How many of the lines below contain the word "chart"? Reply with the number alone.
(Material for this exercise begins)
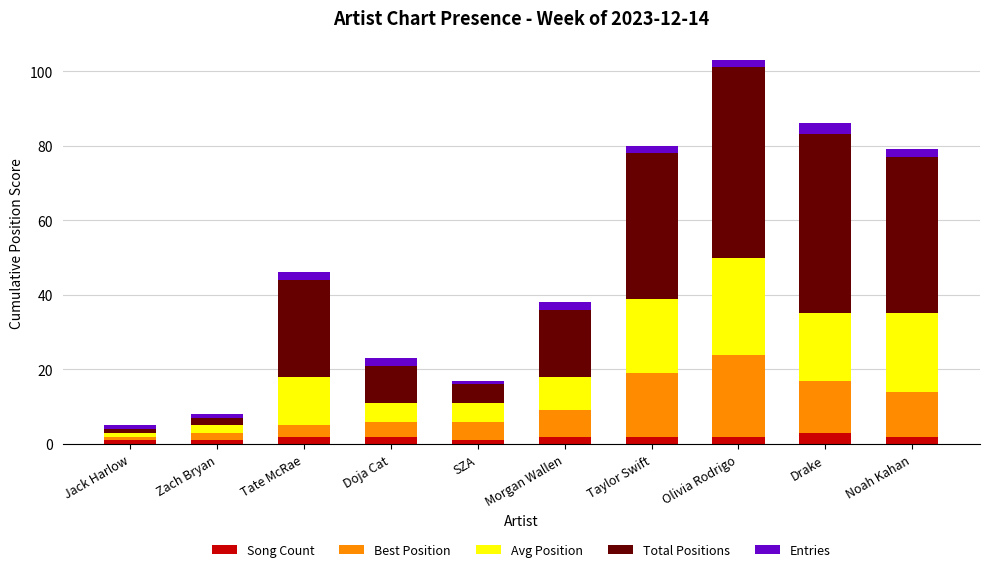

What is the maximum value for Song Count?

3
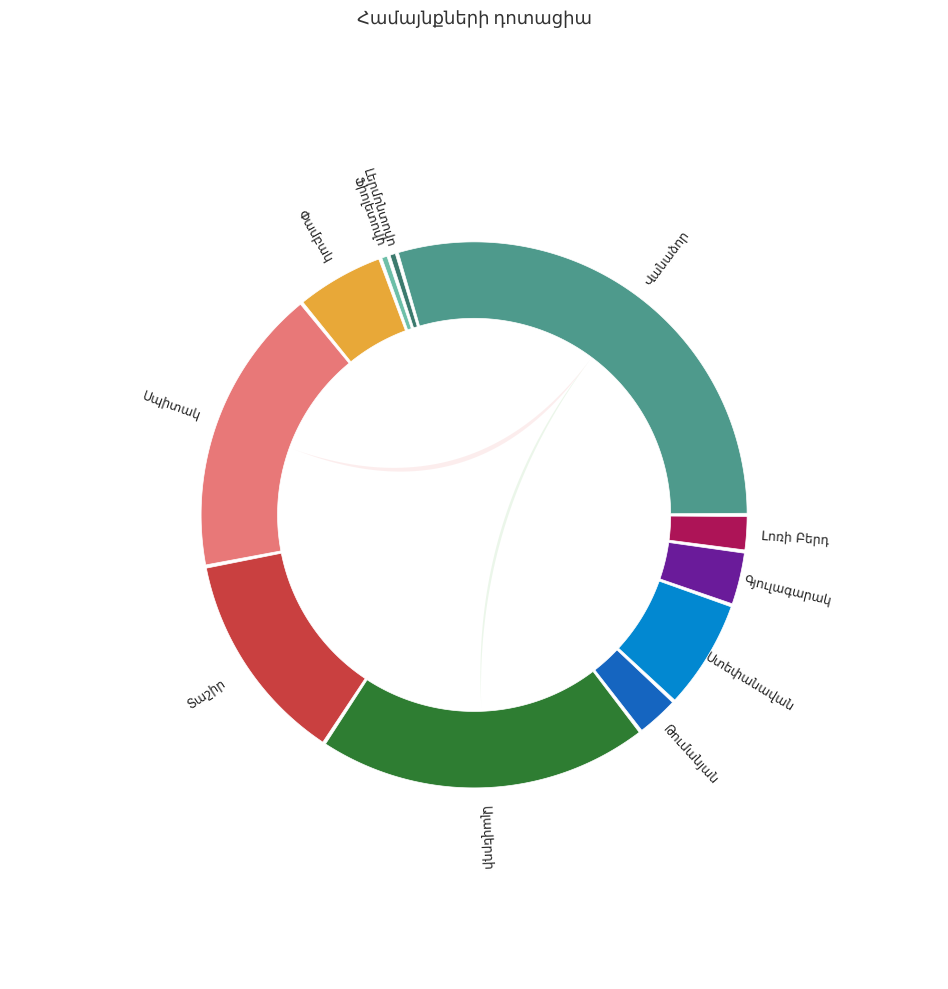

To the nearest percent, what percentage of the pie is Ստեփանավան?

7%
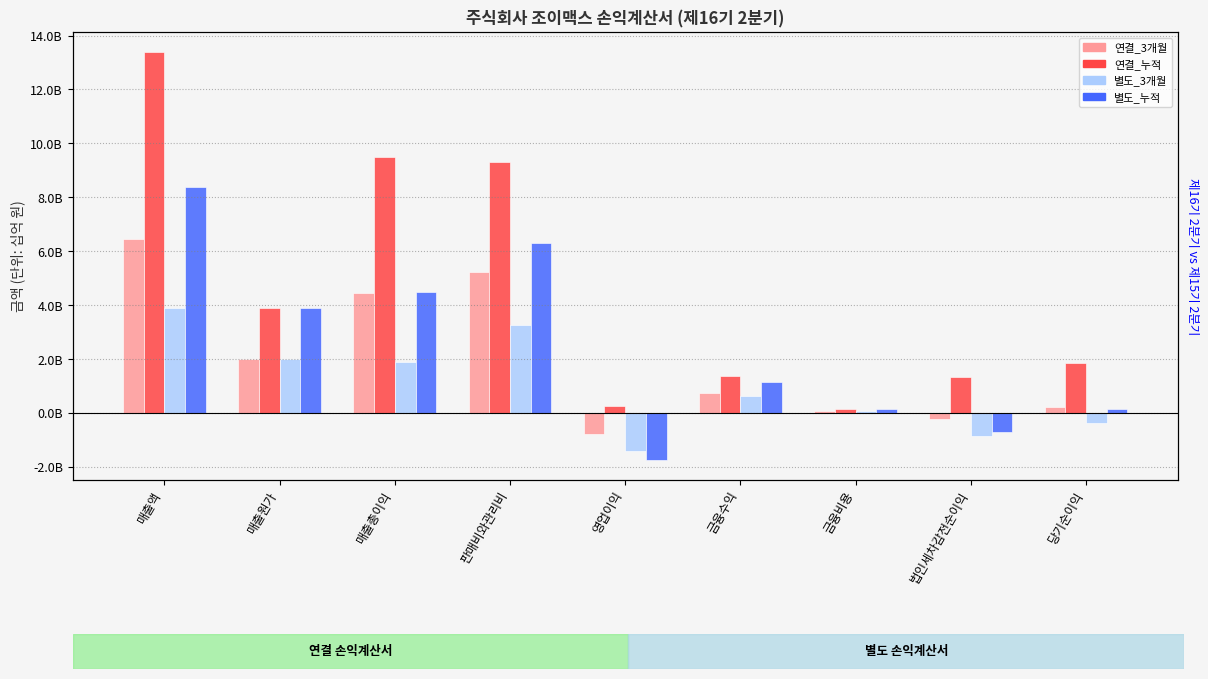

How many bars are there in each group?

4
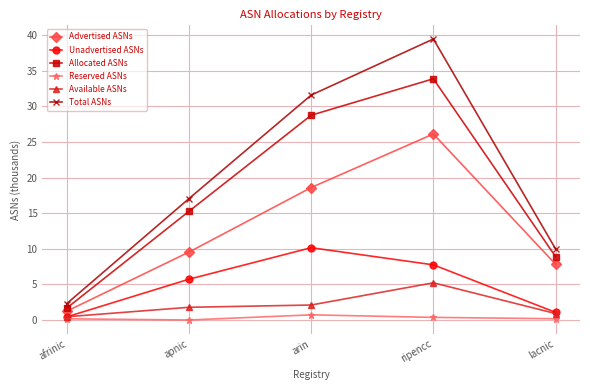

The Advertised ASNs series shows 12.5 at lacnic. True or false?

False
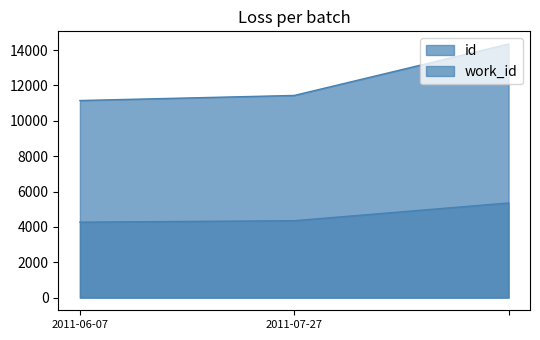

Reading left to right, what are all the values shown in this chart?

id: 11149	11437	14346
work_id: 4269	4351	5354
(Material for this exercise ends)
Reply to the exercise:
1